Sonic Solutions has introduced Scenarist Designer PS 2.0, a major advance in menu-design workflow for high-definition formats. Scenarist Designer PS 2.0 automates the conversion of Adobe Photoshop graphics into standardized interactive menu components suitable for authoring for both Blu-ray Disc and HD DVD format in Sonic Scenarist. Extending the efficiency and precision of automated menu generation to designers on all Photoshop-supported platforms, Scenarist Designer PS 2.0 handles the advanced content modes of both high-definition formats and is now available for both Macintosh and Windows platforms.

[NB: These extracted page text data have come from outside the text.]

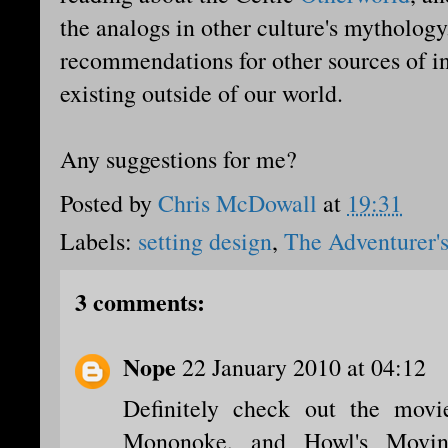
the analogs in other culture's mythology
recommendations for other sources of ins
existing outside of our world.
Any suggestions for me?
Posted by
Chris McDowall
at
19:31
Labels:
setting design
,
The Adventurer's
3 comments:
Nope
22 January 2010 at 04:12
Definitely check out the movie
Mononoke, and Howl's Movin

Designing menus for HD DVD and Blu-ray Disc titles is very different from DVD-Video. Scenarist Designer PS 2.0 is unique in that it returns the control of menu component creation to the professional graphic designer who can create menus for high-definition titles using the industry-standard Adobe Photoshop. By basing the menu-design process on familiar concepts such as using layer sets to group button elements, Scenarist Designer PS 2.0 lets designers stay focused on the visual aspects of their work without worrying about the details of conversion for various output formats. Once a menu's background and button-state graphics are defined, the export from Photoshop of a compatible menu for one or more target formats is handled automatically via the Scenarist Designer PS 2.0 plug-in, saving hours of authoring work for each project. Offering flexible control and customization of dithering options for HDMV's RGBA palettes, Scenarist Designer PS 2.0 ensures that menu graphics are of the highest-image quality.

Depending on the selected output formats, Scenarist Designer PS will output all components required to automatically reconstruct a menu in either Scenarist BD or Scenarist HD DVD authoring workstations, including button positioning information and graphics for each button state (dithered to associated RGBA palettes if needed for HDMV menus in BD projects). The menus are then completely ready for assignment of navigation commands by authoring specialists, either directly in the Scenarist environment (for Blu-ray's HDMV and BD-J modes) or in a simple text editor (for HD DVD's HDi mode).